There, at the University of Texas in Austin, the sports management student enjoys optimal conditions, is trained by Carol Capitani, who twice led Rebecca Soni to Olympic gold in the 200-meter breaststroke, and is part of a training group of around 25 young women, all of whom are motivate each other. The technical details of take-offs and dives are worked on intensively. Despite the torment, music from the poolside creates a summer party atmosphere every day.

But more has happened overseas from which the young woman with Caribbean roots benefits: she has become very open, self-confident and highly professional. With the sound of her adopted country in her voice, she meets everyone in a friendly and sometimes cheeky way. According to sports director Christian Hansmann, the German Swimming Association is happy about its new leader, who, with her positive, American-influenced attitude, brings a good mood to the team and pulls her colleagues along.
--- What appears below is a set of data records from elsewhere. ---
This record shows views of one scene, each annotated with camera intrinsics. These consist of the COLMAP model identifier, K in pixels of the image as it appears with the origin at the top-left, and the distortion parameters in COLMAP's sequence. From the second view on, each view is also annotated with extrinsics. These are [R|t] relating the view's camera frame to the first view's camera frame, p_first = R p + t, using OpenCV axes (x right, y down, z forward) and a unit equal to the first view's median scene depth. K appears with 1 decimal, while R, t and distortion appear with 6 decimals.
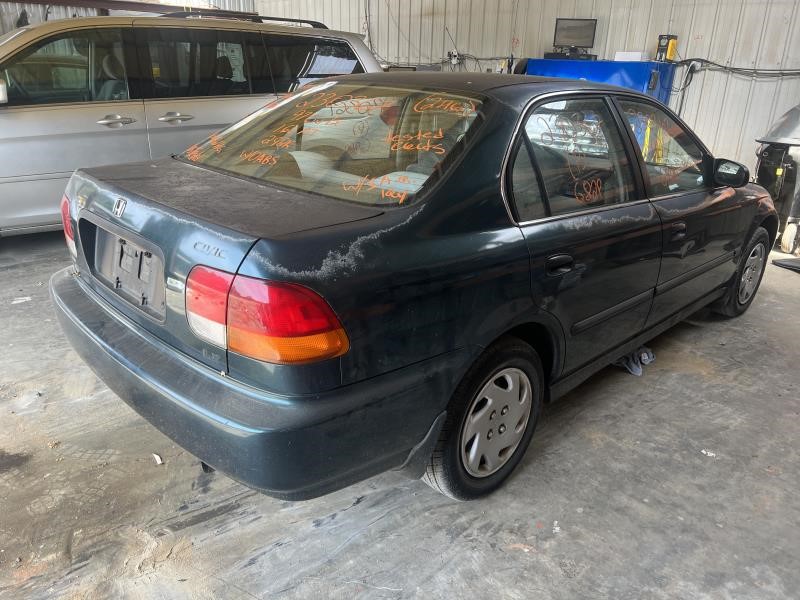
lens RADIAL K [[614.6, 0, 400.5], [0, 614.6, 299.6], [0, 0, 1]] dist [0.001939, -0.007047]
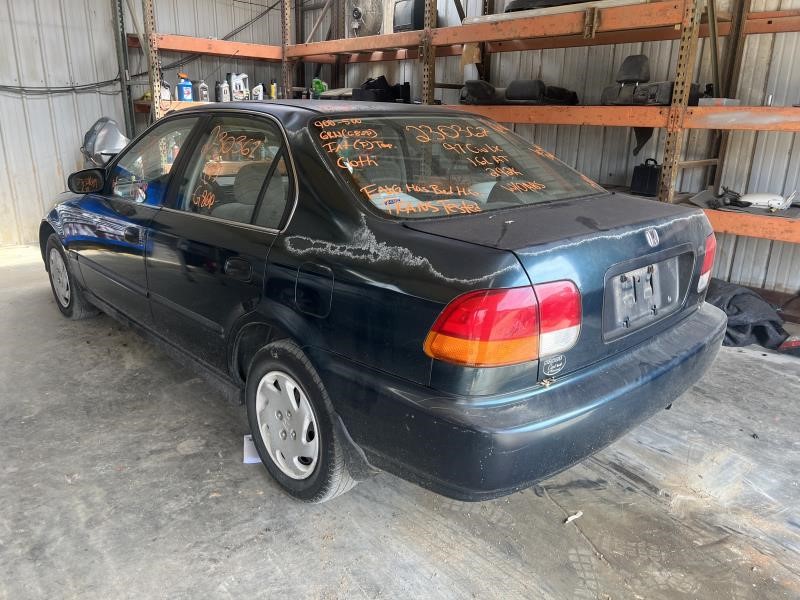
lens RADIAL K [[614.6, 0, 399.9], [0, 614.6, 303.5], [0, 0, 1]] dist [0.001939, -0.007047]
pose [[0.012760, -0.321878, 0.946695, -0.481146], [0.330677, 0.894860, 0.299797, -0.161266], [-0.943658, 0.309225, 0.117856, 0.425751]]
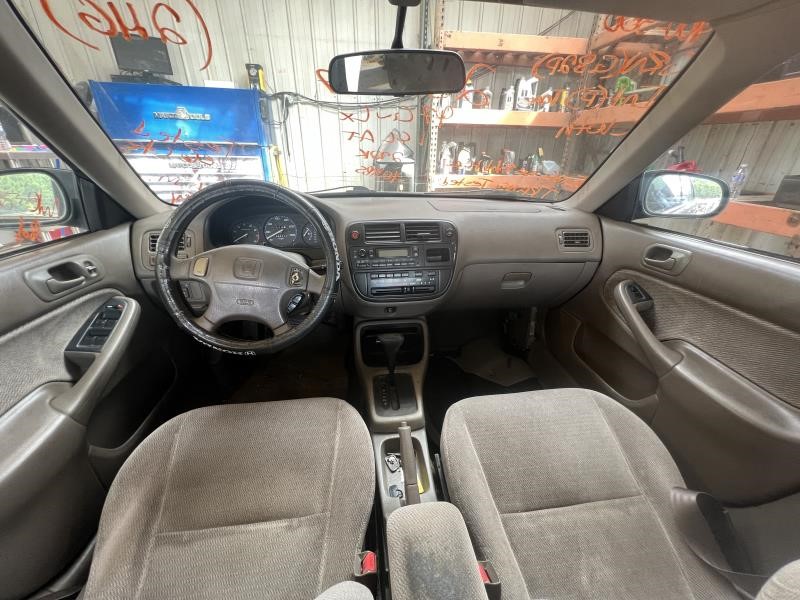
lens RADIAL K [[318.3, 0, 399.0], [0, 318.3, 299.8], [0, 0, 1]] dist [0.001331, 0.000060]
pose [[0.595402, -0.367722, 0.714337, 0.060091], [0.281826, 0.928206, 0.242914, -0.139719], [-0.752377, 0.056688, 0.656289, 0.538854]]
In the coming days, the mermaid, gliding along in a striking pink outfit, still has a lot planned: over 200 meters this Wednesday and over 50 meters on Friday, she wants to start in the individual and “see what’s up”; then she flies to Berlin on Sunday, where there is still the possibility of snagging a national gold medal at least over the longest distance at the German championships beginning on Thursday as part of the “finals”. The two titles she could defend have already been reassigned.

With so much commitment, Elendt did not let a small mishap slow her down, the consequences of which can still be seen in her eyes. During her short stay at home before the World Cup, a mirror broke in her room when she was moving a dresser, and she cut her eyebrow in the process. The “cut” still hurts, says Elendt. But at the latest when she dives into the water, that’s forgotten. Then only the “battle” counts for the competition type.